Source texts of formatted documents
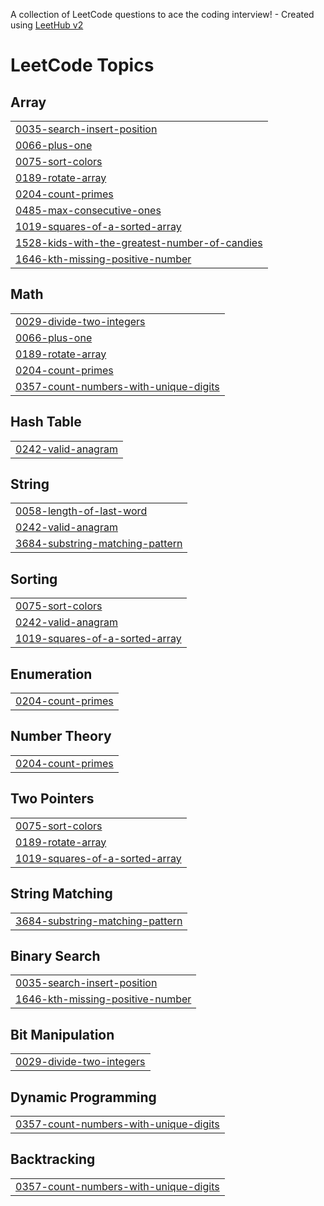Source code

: A collection of LeetCode questions to ace the coding interview! - Created using [LeetHub v2](https://github.com/arunbhardwaj/LeetHub-2.0)
<!---LeetCode Topics Start-->
# LeetCode Topics
## Array
|  |
| ------- |
| [0035-search-insert-position](https://github.com/Aadithya2201/Leetcode/tree/master/0035-search-insert-position) |
| [0066-plus-one](https://github.com/Aadithya2201/Leetcode/tree/master/0066-plus-one) |
| [0075-sort-colors](https://github.com/Aadithya2201/Leetcode/tree/master/0075-sort-colors) |
| [0189-rotate-array](https://github.com/Aadithya2201/Leetcode/tree/master/0189-rotate-array) |
| [0204-count-primes](https://github.com/Aadithya2201/Leetcode/tree/master/0204-count-primes) |
| [0485-max-consecutive-ones](https://github.com/Aadithya2201/Leetcode/tree/master/0485-max-consecutive-ones) |
| [1019-squares-of-a-sorted-array](https://github.com/Aadithya2201/Leetcode/tree/master/1019-squares-of-a-sorted-array) |
| [1528-kids-with-the-greatest-number-of-candies](https://github.com/Aadithya2201/Leetcode/tree/master/1528-kids-with-the-greatest-number-of-candies) |
| [1646-kth-missing-positive-number](https://github.com/Aadithya2201/Leetcode/tree/master/1646-kth-missing-positive-number) |
## Math
|  |
| ------- |
| [0029-divide-two-integers](https://github.com/Aadithya2201/Leetcode/tree/master/0029-divide-two-integers) |
| [0066-plus-one](https://github.com/Aadithya2201/Leetcode/tree/master/0066-plus-one) |
| [0189-rotate-array](https://github.com/Aadithya2201/Leetcode/tree/master/0189-rotate-array) |
| [0204-count-primes](https://github.com/Aadithya2201/Leetcode/tree/master/0204-count-primes) |
| [0357-count-numbers-with-unique-digits](https://github.com/Aadithya2201/Leetcode/tree/master/0357-count-numbers-with-unique-digits) |
## Hash Table
|  |
| ------- |
| [0242-valid-anagram](https://github.com/Aadithya2201/Leetcode/tree/master/0242-valid-anagram) |
## String
|  |
| ------- |
| [0058-length-of-last-word](https://github.com/Aadithya2201/Leetcode/tree/master/0058-length-of-last-word) |
| [0242-valid-anagram](https://github.com/Aadithya2201/Leetcode/tree/master/0242-valid-anagram) |
| [3684-substring-matching-pattern](https://github.com/Aadithya2201/Leetcode/tree/master/3684-substring-matching-pattern) |
## Sorting
|  |
| ------- |
| [0075-sort-colors](https://github.com/Aadithya2201/Leetcode/tree/master/0075-sort-colors) |
| [0242-valid-anagram](https://github.com/Aadithya2201/Leetcode/tree/master/0242-valid-anagram) |
| [1019-squares-of-a-sorted-array](https://github.com/Aadithya2201/Leetcode/tree/master/1019-squares-of-a-sorted-array) |
## Enumeration
|  |
| ------- |
| [0204-count-primes](https://github.com/Aadithya2201/Leetcode/tree/master/0204-count-primes) |
## Number Theory
|  |
| ------- |
| [0204-count-primes](https://github.com/Aadithya2201/Leetcode/tree/master/0204-count-primes) |
## Two Pointers
|  |
| ------- |
| [0075-sort-colors](https://github.com/Aadithya2201/Leetcode/tree/master/0075-sort-colors) |
| [0189-rotate-array](https://github.com/Aadithya2201/Leetcode/tree/master/0189-rotate-array) |
| [1019-squares-of-a-sorted-array](https://github.com/Aadithya2201/Leetcode/tree/master/1019-squares-of-a-sorted-array) |
## String Matching
|  |
| ------- |
| [3684-substring-matching-pattern](https://github.com/Aadithya2201/Leetcode/tree/master/3684-substring-matching-pattern) |
## Binary Search
|  |
| ------- |
| [0035-search-insert-position](https://github.com/Aadithya2201/Leetcode/tree/master/0035-search-insert-position) |
| [1646-kth-missing-positive-number](https://github.com/Aadithya2201/Leetcode/tree/master/1646-kth-missing-positive-number) |
## Bit Manipulation
|  |
| ------- |
| [0029-divide-two-integers](https://github.com/Aadithya2201/Leetcode/tree/master/0029-divide-two-integers) |
## Dynamic Programming
|  |
| ------- |
| [0357-count-numbers-with-unique-digits](https://github.com/Aadithya2201/Leetcode/tree/master/0357-count-numbers-with-unique-digits) |
## Backtracking
|  |
| ------- |
| [0357-count-numbers-with-unique-digits](https://github.com/Aadithya2201/Leetcode/tree/master/0357-count-numbers-with-unique-digits) |
<!---LeetCode Topics End-->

AIM OF THE EXERCISE: The preceding entries are to be returned verbatim, with every picture excluded.

FINISHED TASK:
Source code

: A collection of LeetCode questions to ace the coding interview! - Created using [LeetHub v2](https://github.com/arunbhardwaj/LeetHub-2.0)
<!---LeetCode Topics Start-->
# LeetCode Topics
## Array
|  |
| ------- |
| [0035-search-insert-position](https://github.com/Aadithya2201/Leetcode/tree/master/0035-search-insert-position) |
| [0066-plus-one](https://github.com/Aadithya2201/Leetcode/tree/master/0066-plus-one) |
| [0075-sort-colors](https://github.com/Aadithya2201/Leetcode/tree/master/0075-sort-colors) |
| [0189-rotate-array](https://github.com/Aadithya2201/Leetcode/tree/master/0189-rotate-array) |
| [0204-count-primes](https://github.com/Aadithya2201/Leetcode/tree/master/0204-count-primes) |
| [0485-max-consecutive-ones](https://github.com/Aadithya2201/Leetcode/tree/master/0485-max-consecutive-ones) |
| [1019-squares-of-a-sorted-array](https://github.com/Aadithya2201/Leetcode/tree/master/1019-squares-of-a-sorted-array) |
| [1528-kids-with-the-greatest-number-of-candies](https://github.com/Aadithya2201/Leetcode/tree/master/1528-kids-with-the-greatest-number-of-candies) |
| [1646-kth-missing-positive-number](https://github.com/Aadithya2201/Leetcode/tree/master/1646-kth-missing-positive-number) |
## Math
|  |
| ------- |
| [0029-divide-two-integers](https://github.com/Aadithya2201/Leetcode/tree/master/0029-divide-two-integers) |
| [0066-plus-one](https://github.com/Aadithya2201/Leetcode/tree/master/0066-plus-one) |
| [0189-rotate-array](https://github.com/Aadithya2201/Leetcode/tree/master/0189-rotate-array) |
| [0204-count-primes](https://github.com/Aadithya2201/Leetcode/tree/master/0204-count-primes) |
| [0357-count-numbers-with-unique-digits](https://github.com/Aadithya2201/Leetcode/tree/master/0357-count-numbers-with-unique-digits) |
## Hash Table
|  |
| ------- |
| [0242-valid-anagram](https://github.com/Aadithya2201/Leetcode/tree/master/0242-valid-anagram) |
## String
|  |
| ------- |
| [0058-length-of-last-word](https://github.com/Aadithya2201/Leetcode/tree/master/0058-length-of-last-word) |
| [0242-valid-anagram](https://github.com/Aadithya2201/Leetcode/tree/master/0242-valid-anagram) |
| [3684-substring-matching-pattern](https://github.com/Aadithya2201/Leetcode/tree/master/3684-substring-matching-pattern) |
## Sorting
|  |
| ------- |
| [0075-sort-colors](https://github.com/Aadithya2201/Leetcode/tree/master/0075-sort-colors) |
| [0242-valid-anagram](https://github.com/Aadithya2201/Leetcode/tree/master/0242-valid-anagram) |
| [1019-squares-of-a-sorted-array](https://github.com/Aadithya2201/Leetcode/tree/master/1019-squares-of-a-sorted-array) |
## Enumeration
|  |
| ------- |
| [0204-count-primes](https://github.com/Aadithya2201/Leetcode/tree/master/0204-count-primes) |
## Number Theory
|  |
| ------- |
| [0204-count-primes](https://github.com/Aadithya2201/Leetcode/tree/master/0204-count-primes) |
## Two Pointers
|  |
| ------- |
| [0075-sort-colors](https://github.com/Aadithya2201/Leetcode/tree/master/0075-sort-colors) |
| [0189-rotate-array](https://github.com/Aadithya2201/Leetcode/tree/master/0189-rotate-array) |
| [1019-squares-of-a-sorted-array](https://github.com/Aadithya2201/Leetcode/tree/master/1019-squares-of-a-sorted-array) |
## String Matching
|  |
| ------- |
| [3684-substring-matching-pattern](https://github.com/Aadithya2201/Leetcode/tree/master/3684-substring-matching-pattern) |
## Binary Search
|  |
| ------- |
| [0035-search-insert-position](https://github.com/Aadithya2201/Leetcode/tree/master/0035-search-insert-position) |
| [1646-kth-missing-positive-number](https://github.com/Aadithya2201/Leetcode/tree/master/1646-kth-missing-positive-number) |
## Bit Manipulation
|  |
| ------- |
| [0029-divide-two-integers](https://github.com/Aadithya2201/Leetcode/tree/master/0029-divide-two-integers) |
## Dynamic Programming
|  |
| ------- |
| [0357-count-numbers-with-unique-digits](https://github.com/Aadithya2201/Leetcode/tree/master/0357-count-numbers-with-unique-digits) |
## Backtracking
|  |
| ------- |
| [0357-count-numbers-with-unique-digits](https://github.com/Aadithya2201/Leetcode/tree/master/0357-count-numbers-with-unique-digits) |
<!---LeetCode Topics End-->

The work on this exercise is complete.